Purchased the gun 2 nights ago from Bass Pro. Best deal I found around but had to drive an hour to get it. 4.5" barrel with black matt. Anyways, took it out today along with other guns. Was swapping in and out with my Ruger MKII Target Comp. just to really get a good fell of the Neos and the difference. I was running Remmington brass-plated hollow points "Golden Bullet" I noticed a couple times that a round would hang in the chamber. I had shot about 100 rounds through it when my 8 year old daughter asked to shoot it. 

She shot threw a clip and wanted to do another. I loaded another clip and on the 3rd trigger pull I hear a double fire. Was scared that I just blew my daughters fingers off or something worse. She was fine. A piece of brass shrapnel hit her in the face but no cuts.
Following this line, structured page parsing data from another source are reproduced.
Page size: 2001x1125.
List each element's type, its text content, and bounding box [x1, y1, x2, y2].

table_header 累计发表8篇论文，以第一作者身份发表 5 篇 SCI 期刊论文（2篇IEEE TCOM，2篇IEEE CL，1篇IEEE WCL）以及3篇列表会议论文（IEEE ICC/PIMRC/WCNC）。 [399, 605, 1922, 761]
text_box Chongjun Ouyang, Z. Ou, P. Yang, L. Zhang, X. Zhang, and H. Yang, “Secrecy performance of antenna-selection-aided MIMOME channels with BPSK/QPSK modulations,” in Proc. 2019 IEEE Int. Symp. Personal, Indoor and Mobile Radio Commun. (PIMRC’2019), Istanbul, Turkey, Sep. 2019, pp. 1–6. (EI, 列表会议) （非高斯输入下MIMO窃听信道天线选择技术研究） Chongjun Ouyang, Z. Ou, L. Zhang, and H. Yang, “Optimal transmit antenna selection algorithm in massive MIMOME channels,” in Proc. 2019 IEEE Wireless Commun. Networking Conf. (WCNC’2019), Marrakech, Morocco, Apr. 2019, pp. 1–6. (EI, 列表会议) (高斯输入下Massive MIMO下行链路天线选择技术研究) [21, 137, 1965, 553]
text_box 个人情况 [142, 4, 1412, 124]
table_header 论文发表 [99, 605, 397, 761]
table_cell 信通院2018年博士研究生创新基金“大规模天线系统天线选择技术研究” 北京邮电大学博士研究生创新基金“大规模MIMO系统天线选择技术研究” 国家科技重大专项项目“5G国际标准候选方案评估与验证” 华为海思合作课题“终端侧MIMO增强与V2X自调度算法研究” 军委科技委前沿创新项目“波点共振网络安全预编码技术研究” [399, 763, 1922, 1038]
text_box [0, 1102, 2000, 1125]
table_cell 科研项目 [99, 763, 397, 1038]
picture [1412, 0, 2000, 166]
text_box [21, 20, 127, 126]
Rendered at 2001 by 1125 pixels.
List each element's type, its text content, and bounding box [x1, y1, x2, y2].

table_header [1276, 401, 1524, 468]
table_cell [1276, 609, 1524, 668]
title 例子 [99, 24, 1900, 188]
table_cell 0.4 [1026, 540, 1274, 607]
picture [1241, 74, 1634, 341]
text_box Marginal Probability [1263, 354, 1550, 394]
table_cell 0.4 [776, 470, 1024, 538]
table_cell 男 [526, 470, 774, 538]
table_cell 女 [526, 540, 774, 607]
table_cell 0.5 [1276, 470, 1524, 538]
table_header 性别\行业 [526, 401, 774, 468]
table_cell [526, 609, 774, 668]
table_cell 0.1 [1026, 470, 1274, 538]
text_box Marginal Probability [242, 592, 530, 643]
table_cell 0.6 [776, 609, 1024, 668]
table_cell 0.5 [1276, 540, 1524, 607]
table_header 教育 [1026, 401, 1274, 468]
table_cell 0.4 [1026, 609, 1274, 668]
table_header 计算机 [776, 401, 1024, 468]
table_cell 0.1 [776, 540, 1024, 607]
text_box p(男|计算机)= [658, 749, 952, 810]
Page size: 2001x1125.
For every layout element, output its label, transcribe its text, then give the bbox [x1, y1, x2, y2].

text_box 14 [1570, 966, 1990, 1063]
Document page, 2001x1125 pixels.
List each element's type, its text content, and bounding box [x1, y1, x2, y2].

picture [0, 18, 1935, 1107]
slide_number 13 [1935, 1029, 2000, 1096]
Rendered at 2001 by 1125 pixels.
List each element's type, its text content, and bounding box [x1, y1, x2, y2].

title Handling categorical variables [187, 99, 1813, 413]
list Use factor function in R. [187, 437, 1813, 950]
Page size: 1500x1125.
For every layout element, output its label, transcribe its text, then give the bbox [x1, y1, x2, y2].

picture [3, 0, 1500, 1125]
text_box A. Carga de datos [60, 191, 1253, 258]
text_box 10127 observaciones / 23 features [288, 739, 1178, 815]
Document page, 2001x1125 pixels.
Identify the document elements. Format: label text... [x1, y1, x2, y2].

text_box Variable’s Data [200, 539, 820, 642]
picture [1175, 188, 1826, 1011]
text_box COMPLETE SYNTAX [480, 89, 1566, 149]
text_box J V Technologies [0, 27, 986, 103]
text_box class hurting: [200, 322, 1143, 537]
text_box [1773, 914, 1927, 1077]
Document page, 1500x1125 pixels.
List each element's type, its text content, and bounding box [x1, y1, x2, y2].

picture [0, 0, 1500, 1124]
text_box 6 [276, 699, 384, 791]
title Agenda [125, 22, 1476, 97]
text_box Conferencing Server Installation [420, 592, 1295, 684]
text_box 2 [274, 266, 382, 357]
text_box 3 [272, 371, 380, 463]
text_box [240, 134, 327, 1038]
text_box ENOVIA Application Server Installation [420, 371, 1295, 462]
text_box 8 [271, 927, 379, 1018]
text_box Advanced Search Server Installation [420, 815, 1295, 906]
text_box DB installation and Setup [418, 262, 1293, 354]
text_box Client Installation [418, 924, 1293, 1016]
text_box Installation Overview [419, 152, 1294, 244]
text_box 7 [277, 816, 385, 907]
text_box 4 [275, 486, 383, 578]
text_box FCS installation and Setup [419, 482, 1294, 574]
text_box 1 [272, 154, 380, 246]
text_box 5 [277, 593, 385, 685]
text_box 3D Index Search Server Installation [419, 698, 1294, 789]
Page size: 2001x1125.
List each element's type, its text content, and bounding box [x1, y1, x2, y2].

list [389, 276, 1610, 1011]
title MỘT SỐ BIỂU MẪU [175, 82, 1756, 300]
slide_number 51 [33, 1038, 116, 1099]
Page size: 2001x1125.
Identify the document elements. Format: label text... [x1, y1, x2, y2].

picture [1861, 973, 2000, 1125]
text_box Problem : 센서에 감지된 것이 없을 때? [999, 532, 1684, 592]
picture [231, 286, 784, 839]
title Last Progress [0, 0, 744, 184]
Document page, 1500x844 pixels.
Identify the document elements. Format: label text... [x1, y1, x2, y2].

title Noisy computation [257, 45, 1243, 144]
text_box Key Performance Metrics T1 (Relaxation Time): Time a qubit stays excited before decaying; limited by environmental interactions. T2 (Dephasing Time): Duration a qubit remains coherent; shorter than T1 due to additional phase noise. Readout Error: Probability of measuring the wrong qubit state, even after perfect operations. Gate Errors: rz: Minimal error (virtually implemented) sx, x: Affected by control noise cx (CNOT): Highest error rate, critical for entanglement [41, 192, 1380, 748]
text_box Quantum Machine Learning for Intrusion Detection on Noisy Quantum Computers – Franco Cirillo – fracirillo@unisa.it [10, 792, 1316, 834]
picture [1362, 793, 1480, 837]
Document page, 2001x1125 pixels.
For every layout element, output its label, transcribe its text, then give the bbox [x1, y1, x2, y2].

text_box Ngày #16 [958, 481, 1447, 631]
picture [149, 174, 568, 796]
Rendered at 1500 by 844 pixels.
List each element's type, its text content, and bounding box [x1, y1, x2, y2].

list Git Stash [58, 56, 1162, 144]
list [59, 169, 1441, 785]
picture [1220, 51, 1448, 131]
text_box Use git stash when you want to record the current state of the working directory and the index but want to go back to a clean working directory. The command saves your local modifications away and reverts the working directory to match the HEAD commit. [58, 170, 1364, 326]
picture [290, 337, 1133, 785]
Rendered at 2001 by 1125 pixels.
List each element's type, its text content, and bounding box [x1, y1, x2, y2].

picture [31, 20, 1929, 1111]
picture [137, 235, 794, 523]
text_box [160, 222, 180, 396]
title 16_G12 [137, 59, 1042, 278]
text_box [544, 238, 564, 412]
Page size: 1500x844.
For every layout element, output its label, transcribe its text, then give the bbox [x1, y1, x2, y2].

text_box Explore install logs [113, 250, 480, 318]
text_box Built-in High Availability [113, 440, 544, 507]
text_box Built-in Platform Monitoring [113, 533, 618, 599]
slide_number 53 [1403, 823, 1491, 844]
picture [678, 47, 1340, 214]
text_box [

I was standing behind her so I was fine as well. She was shooting over a bench and there was lead and brass spread downward on the bench from the breach side. I cant really tell what happened but one shell is in the chamber with just the outer wall left. I have the second round with just the end and some sidewall. I think the gun loaded a round in the chamber and then slammed another round behind it making both rounds go off sending the second round threw the first round. Pulled the slide back and gun parts fell out of the gun.

Called Bass Pro and the "gun expert" said to bring it back and they would send it in requesting a new gun to replace this one. So I have to drive back another 2hr round trip to drop the gun off and then another 2hr round trip to pick it up.

This is the first problem I have heard from these guns. Wanted to get the word out just incase it is more then an isolated event.


----------